6. Carefully bring pH close to 7.0 with 0.1 N KOH. Soak electrode in high salt after this step.
7. Concentrate with CentriPrep or concentrate with the ammonium precipitation method: measure volume and precipitate with 45% saturation ammonium sulfate (26 g per 100 ml;the crystals should be added slowly with constant stirring, while monitoring and maintaining pH at 7.0-7.2. Soak the electrode in high salt after this step). Let the solution stand on ice for 30-45 min after all ammonium sulfate has dissolved, collect precipitates by centrafugation in a SS34 rotor at 10,000 rpm, 4oC, for 15 min. Resuspend pellets in 300-700 µl of 2 mM PIPES with azide.

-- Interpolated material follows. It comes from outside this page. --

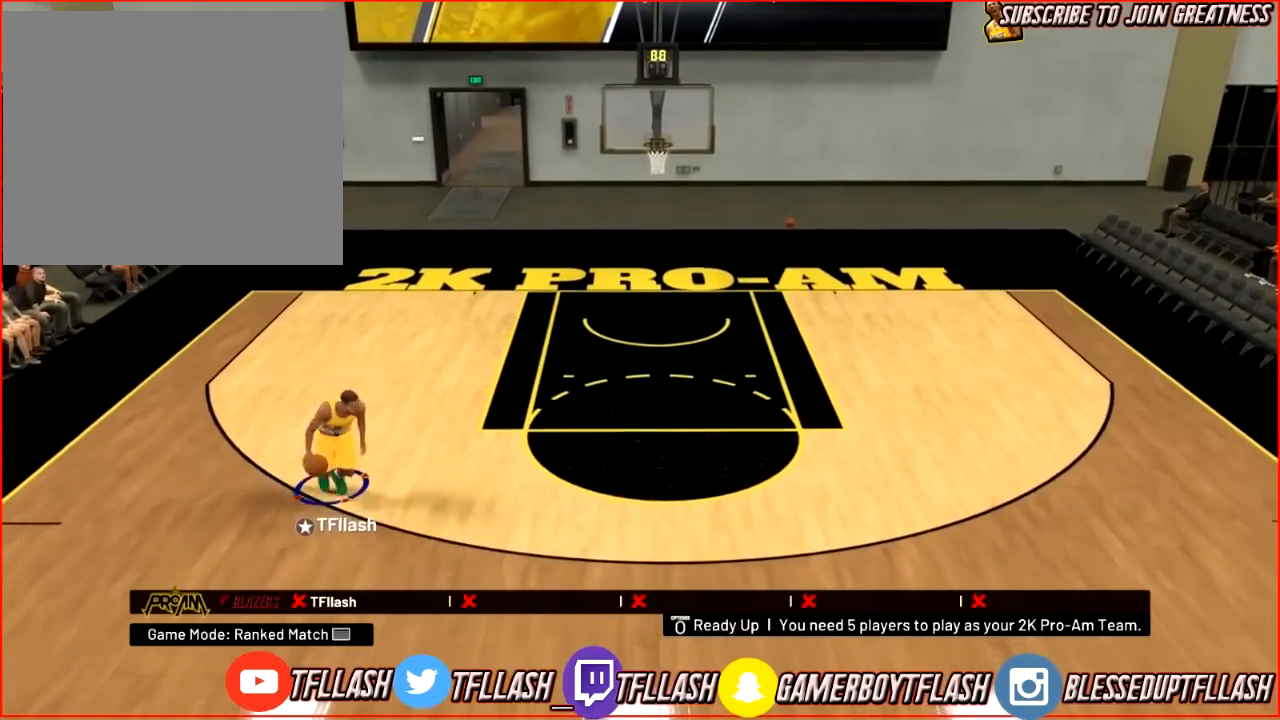
{"buttons": ["R2"], "left_stick": "up", "right_stick": "down-right", "events": [[67, "right_stick", "down-left"], [234, "left_stick", "up-left"], [234, "right_stick", "center"], [334, "R2", "down"], [368, "right_stick", "down"], [434, "left_stick", "up"], [468, "right_stick", "down-right"]]}
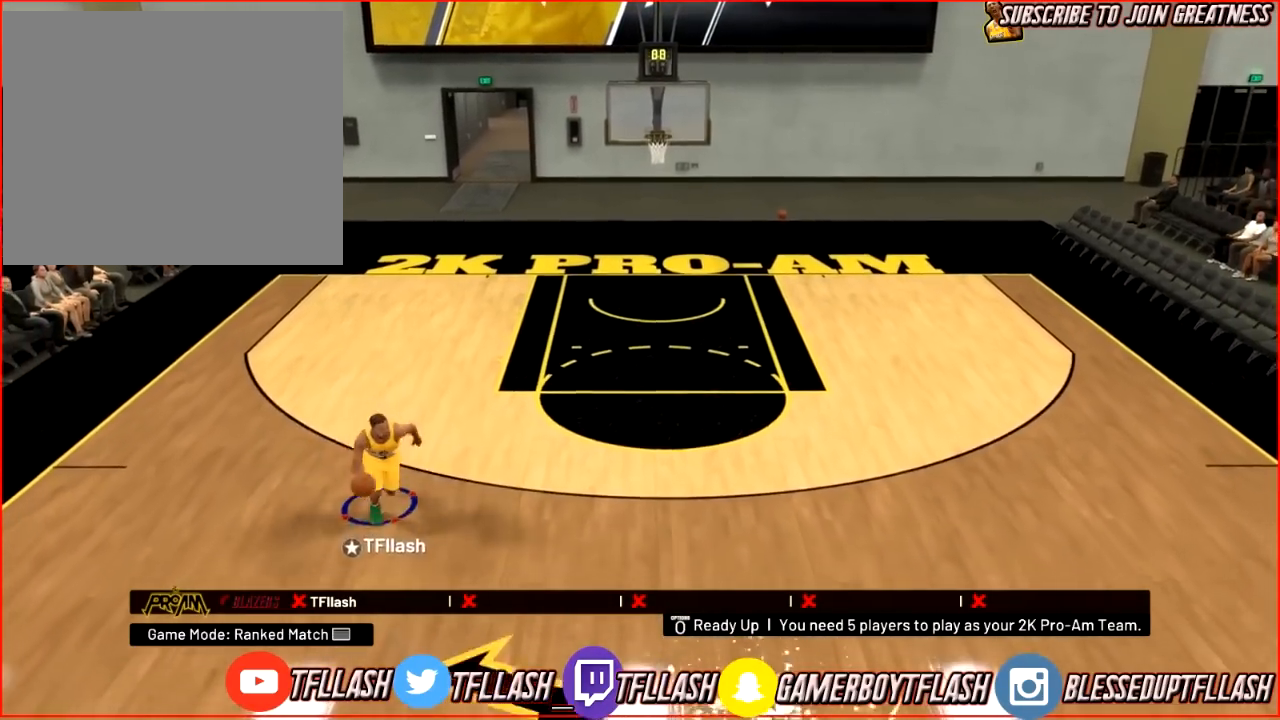
{"buttons": ["R2"], "left_stick": "up-right", "right_stick": "down-left", "events": [[100, "right_stick", "center"], [167, "left_stick", "up-right"], [367, "right_stick", "down-left"]]}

8. Add DTT to 5 mM. Dialyze against 500 ml of 2 mM PIPES. Change buffer twice over a period of 24 hr.
9. Clarify in a 50Ti rotor at 40,000 rpm, 4oC for 45 min, or in a 42.2Ti rotor at 25,000 rpm, 4oC for 20 min. Concentrate with Centricon if necessary.
10. Store in liquid nitrogen as aliquots. Stable for months. Also stable at 4oC for a couple of weeks.